Thievery, blackmail, extortion, etc. are all profitable, and yet, I would argue not of value. So is legally tricking people into paying for services they do not want. This is a terrible sentiment that can be used to justify any number of shady dealings. But it's also housed in an incoherent paragraph where the author briefly argues both sides, so I have no idea whether he actually agrees with the above statement or not.
Spam is harmful, plain and simple.
Well, technically littering, graffiti-vandalism, etc is also a crime. In certain cities treated harder than small thefts.
All these loophole-abusers make me really sick. Even if there's no "law" making it "illegal" it doesn't mean you have to abuse every possible loophole there is in the "system" to make some money "legally". If you are going to ignore ethics and cause pain to people anyway just grow some balls and rob a bank instead.
Ethics is not a luxury. Properly defined and applied, what is ethical is what is needed to survive as a human (which means going by reason), long term. This is totally at odds with what spammers do, which is to defraud people, violate contracts, etc. Running or using a bot network is trespass and theft. In this context, everyone, including the spammer, knows where the botnet came from.
Yes, this guy might get some money, for a while, just like any other common criminal can (while constantly worrying about getting caught, long after the crime was committed). But compare that pathetic psychological state and the small, ephemeral trickle of income to what someone doing honest work can earn (a successful startup, for example), and you will see that the immoral is the impractical.
But I submit that "survival" means more than just that. We're human beings, so for us, survival requires independent thought, art, science, honesty, self-esteem, productive work, and a whole lot more.
I'm a little confused by that statement. It doesn't seem like it is blocked.
It appears his old username is/was.
* Automation at the high-end of spamming * Creating a wide a net as possible to pull in visitors
Much like the volume of spam emails is there because the conversion rate is so poor, so many emails get filtered. By using volume as a vector, despite the diminishing returns, spammers aim to get a decent return on their investment.
The marginal cost of email or a new spamblog is low (though email is still by far cheaper). That's the basis for them being so many of them. I know the conversion rate for email is miniscule (but multiplying that by millions can generate a decent sum). No idea about the conversion rate of spam blogs.
The source of income isn't adsense, it's affiliate products, and in those areas. Porn and pills are the one that are profitable.
And yes, spam blogs do work, they work well enough that when Google finds a blog farm and drops them out of the index, spammers take some time to figure out how they got spotted, adjust their approach or make a suitable correction, and start again. The methods of creating spam sites and blogs differ over time, but the general approach is still a core spam technique.

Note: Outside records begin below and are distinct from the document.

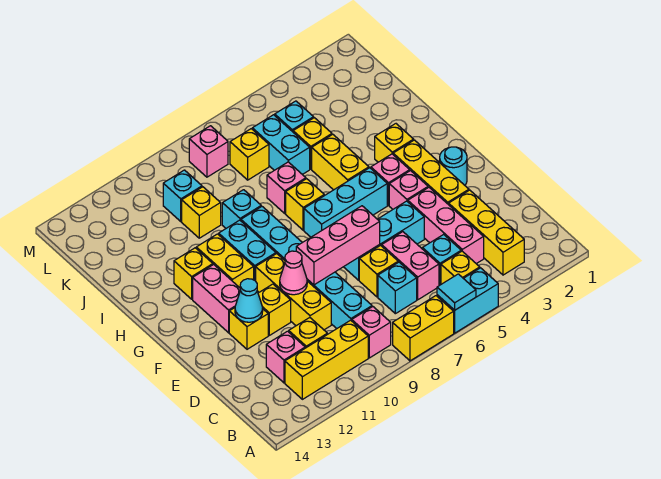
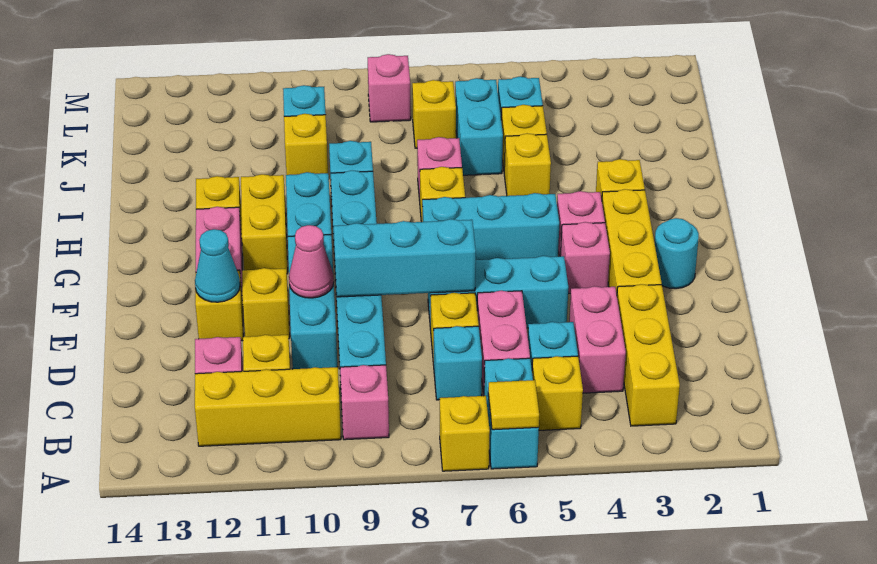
cyan 1x2 brick [437,268,498,333] -> cyan 1x2 brick turned to [484,358,539,469]
cyan 1x1 tile [437,274,476,310] -> yellow 1x1 tile [488,380,539,430]
yellow 1x2 brick [393,296,454,361] -> yellow 1x1 brick [440,396,490,471]
pink 1x3 brick [408,187,484,264] -> pink 1x2 brick [569,286,626,393]
yellow 1x3 brick [256,254,331,330] -> cyan 1x3 brick [288,235,337,369]
pink 1x3 brick [296,206,380,285] -> cyan 1x3 brick [334,219,476,297]
yellow 1x2 brick [312,134,369,190] -> yellow 1x1 brick [504,133,551,196]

My revenge fantasy is to have spammers serve prison time equal to amount of time they have stolen from their victims i.e. ten seconds a day per victim * 1 million victims sounds about right.

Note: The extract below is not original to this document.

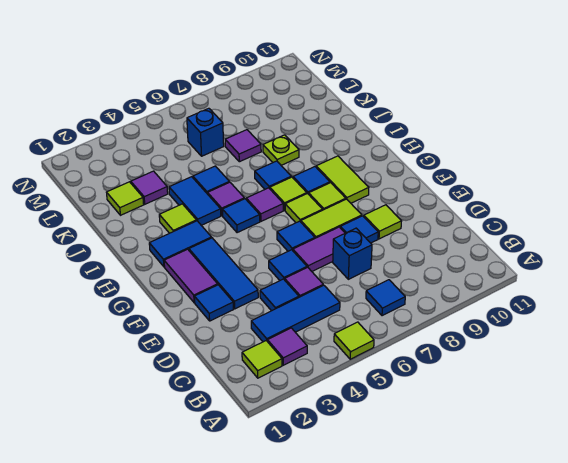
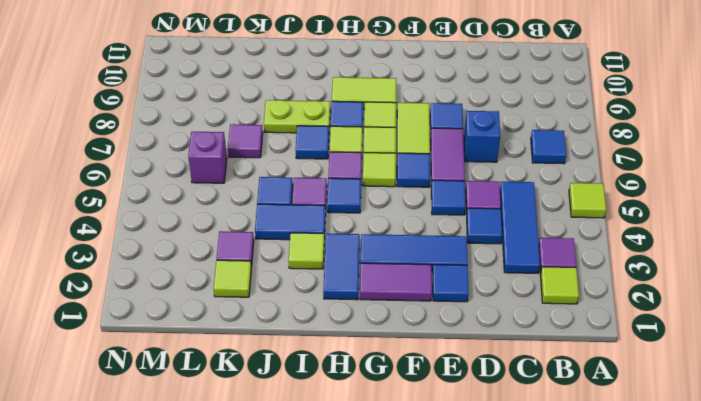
lime 1x1 tile [364,205,402,239] -> lime 1x1 tile moved to [363,153,396,187]
lime 1x1 plate [263,135,299,165] -> lime 1x2 plate [264,100,330,133]
blue 1x1 brick [187,108,224,156] -> purple 1x1 brick [188,132,227,183]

Content tends to be scraped content, sometimes Markov chained or other spinning methods. The content to display is based on keywords.
Depending on the spam website solution, the automation is done on a number of levels (depending on the blogfarm technique):
* WordpressMU with wildcard subdomains based on a spreadsheet of keywords * Automated set up of Blogger blogs (either using Captcha breakers, Mechanical turk, or just asking the user to solve captchas 10 at a time) * Automated publishing of content via XMLRPC (for wordpress and/or blogger), or other interfaces. Then almost always ping-servers are pinged. * Automated creation of websites given a template and a heap of content - sometimes Markoved sometimes spun. Grabbing content either through screen scraping, RSS, text files, anything they can get their hands on. (They tried wikipedia for a while, last time I looked, they were dabbling with Yahoo answers for both content and inbound links) * automated link building. Basically finding fingerprints of known no-rel-follow tools - like Pligg, Wordpress on edu/gov domains etc. Includes automated comment spam to build inbound links.
It does surprise me the lengths the successful spammers go to in blogspam and spam websites. They figure out this is still more profitable than building real long-term value and writing interesting content. Sometimes I think it's one of those "beat Google at it's own game", and the rush of earning quick money.
I was once acquainted with a company that sent unsolicited mail (travel related) through one of those gazillion email databases. When I asked why were they doing it, their response was a blank stare—Well, it gives us a 10 to 1 return on investment each time we do it, why should we stop?.
It's the same reason why it's so difficult to cancel your cable plan, companies notice that if they ask their customers to fax in their contract, cancellation rates diminish to a fraction. Profit!